On 03/08/2010 17:51, Anders Wallin wrote:
I was thinking to reset the filtered graph at every source vertex. Roughly equivalent to keeping track of depth, without having to write the code.
thanks for all replies, I will try writing an exception-throwing visitor or my own depth-limited bfs.
I should probably describe my application, since there might be a much better solution than the one I am trying. As part of a computer-aided-manufacturing toolpath calculation I am producing planar graphs like this: http://tinyurl.com/377lvt8 red edges go in the X-direction, blue edges in the Y-direction. the vertices I am interested in are drawn as blue/red dots(the color does not matter here), and the problem is to find the correct order of these vertices which creates a "silhouette" or "contour" of the graph. A naive solution would just hop from one dot to the closest one, but in more complicated cases this is not correct, so I would prefer traversing the graph to the next dot.
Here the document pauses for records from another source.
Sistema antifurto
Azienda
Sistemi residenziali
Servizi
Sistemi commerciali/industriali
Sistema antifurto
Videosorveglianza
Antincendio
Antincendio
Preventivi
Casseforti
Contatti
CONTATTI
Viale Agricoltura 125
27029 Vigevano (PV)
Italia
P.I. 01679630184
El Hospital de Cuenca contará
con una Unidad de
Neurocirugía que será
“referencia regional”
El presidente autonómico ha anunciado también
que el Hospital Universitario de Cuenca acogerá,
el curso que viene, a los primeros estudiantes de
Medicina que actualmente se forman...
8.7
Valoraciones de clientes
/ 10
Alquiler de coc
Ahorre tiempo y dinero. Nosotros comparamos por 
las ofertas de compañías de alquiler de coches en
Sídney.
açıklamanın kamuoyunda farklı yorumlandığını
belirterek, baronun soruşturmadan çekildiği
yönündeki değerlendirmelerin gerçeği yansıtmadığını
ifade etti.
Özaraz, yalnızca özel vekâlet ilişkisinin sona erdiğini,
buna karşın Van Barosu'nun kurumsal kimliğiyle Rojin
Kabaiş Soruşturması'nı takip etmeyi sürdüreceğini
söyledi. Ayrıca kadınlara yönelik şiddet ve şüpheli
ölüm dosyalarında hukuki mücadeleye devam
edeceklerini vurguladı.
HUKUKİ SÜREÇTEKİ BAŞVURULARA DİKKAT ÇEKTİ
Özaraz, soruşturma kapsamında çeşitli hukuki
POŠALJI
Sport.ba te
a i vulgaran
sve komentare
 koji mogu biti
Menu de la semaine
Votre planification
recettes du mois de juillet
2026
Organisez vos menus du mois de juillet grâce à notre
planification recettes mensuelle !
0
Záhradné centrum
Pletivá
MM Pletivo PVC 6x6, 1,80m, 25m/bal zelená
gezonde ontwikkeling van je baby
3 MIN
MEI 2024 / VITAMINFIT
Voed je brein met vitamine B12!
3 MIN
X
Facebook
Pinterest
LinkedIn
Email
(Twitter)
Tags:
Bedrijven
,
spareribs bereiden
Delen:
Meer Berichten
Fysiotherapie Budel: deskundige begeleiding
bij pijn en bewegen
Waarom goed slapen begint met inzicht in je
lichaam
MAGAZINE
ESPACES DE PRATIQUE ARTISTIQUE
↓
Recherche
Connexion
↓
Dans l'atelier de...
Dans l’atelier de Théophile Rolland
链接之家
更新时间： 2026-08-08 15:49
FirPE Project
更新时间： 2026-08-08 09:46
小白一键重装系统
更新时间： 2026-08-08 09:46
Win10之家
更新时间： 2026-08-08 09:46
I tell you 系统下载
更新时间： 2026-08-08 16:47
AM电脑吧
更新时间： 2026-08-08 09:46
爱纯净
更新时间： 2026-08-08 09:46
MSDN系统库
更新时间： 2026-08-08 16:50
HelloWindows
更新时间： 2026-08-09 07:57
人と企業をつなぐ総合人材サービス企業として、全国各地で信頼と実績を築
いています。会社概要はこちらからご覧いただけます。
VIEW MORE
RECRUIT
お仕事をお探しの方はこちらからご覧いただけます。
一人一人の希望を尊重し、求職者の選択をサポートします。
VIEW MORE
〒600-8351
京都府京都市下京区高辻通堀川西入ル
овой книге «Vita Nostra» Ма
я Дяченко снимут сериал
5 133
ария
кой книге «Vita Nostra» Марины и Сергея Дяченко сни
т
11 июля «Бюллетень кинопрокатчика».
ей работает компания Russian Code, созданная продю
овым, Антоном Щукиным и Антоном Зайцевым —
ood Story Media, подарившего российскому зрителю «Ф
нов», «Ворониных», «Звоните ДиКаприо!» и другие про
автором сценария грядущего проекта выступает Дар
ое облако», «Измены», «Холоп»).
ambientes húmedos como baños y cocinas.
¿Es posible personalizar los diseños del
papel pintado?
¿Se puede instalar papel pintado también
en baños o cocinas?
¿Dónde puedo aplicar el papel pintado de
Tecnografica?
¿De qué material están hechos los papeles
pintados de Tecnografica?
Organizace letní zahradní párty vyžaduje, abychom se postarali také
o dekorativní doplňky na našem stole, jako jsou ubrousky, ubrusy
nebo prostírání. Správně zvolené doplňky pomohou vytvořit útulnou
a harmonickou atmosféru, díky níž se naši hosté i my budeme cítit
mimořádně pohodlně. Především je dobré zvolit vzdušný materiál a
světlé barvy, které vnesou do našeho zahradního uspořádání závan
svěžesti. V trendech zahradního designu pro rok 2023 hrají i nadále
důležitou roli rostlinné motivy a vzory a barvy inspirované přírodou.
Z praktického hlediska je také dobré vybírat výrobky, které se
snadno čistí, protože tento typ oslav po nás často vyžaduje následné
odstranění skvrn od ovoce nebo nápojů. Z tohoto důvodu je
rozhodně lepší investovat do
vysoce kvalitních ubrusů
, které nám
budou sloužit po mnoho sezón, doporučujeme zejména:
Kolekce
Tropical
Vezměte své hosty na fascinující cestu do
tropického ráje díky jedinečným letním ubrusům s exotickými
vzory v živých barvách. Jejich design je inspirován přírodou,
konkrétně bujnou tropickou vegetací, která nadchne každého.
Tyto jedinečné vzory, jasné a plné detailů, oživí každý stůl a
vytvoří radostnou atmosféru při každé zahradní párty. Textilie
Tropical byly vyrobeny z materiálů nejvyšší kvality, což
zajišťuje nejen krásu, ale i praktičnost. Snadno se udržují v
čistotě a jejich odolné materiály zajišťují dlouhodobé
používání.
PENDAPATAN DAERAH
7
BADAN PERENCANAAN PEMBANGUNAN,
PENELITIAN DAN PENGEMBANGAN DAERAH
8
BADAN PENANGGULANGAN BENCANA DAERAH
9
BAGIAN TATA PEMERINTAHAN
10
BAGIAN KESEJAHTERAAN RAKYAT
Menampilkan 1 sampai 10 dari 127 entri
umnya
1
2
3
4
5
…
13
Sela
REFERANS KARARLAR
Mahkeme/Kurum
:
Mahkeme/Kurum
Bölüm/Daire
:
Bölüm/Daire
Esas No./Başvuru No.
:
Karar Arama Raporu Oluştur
sometimes the graph has many disconnected components: (no colored dots in this pic, and nevermind the white triangulated surface...) http://tinyurl.com/3aefpgn and note that the donut-shaped component of the graph has two of these "loops" I am interested in, one on the outside, one on the inside.
I've been thinking about two approaches: 1) start at one vertex, search in the neighbourhood of this vertex for the next one, figure out which one of the found points is the correct next vertex. iterate. 2) something based on the idea of surface tension, or some kind of relaxation/removal/addition of edges. start in the middle of the graph and work your way towards the outside and when we are finished only the correct edges remain.
any ideas?
Yes. 1. Remove (or filter out) all vtx of deg 1 together with their edges. 2. Mark all vtx of deg < 4 with p. 3. Starting at, and working away from, the p vtxs of deg 2[1], join with the adjacent p vtx. 4. Now any p vtx of pdeg < 2 will be adjacent to a non p vtx that is adjacent to another p vtx of pdeg < 2, make the non p vertex a p vertex and join with the two adjacent p vtxs. (pdeg is the number of adjacent p vtxs, of course). 5. That's it, bar sticking the loose threads back on etc. No shadow of a proof, so may contain bugs! Louis. [1] Looks like you need to move away from the deg 2 vtxs in step, in case you're on a strip 2 vtxs wide, in which case there'll be two adjacent p vtxs you could join with.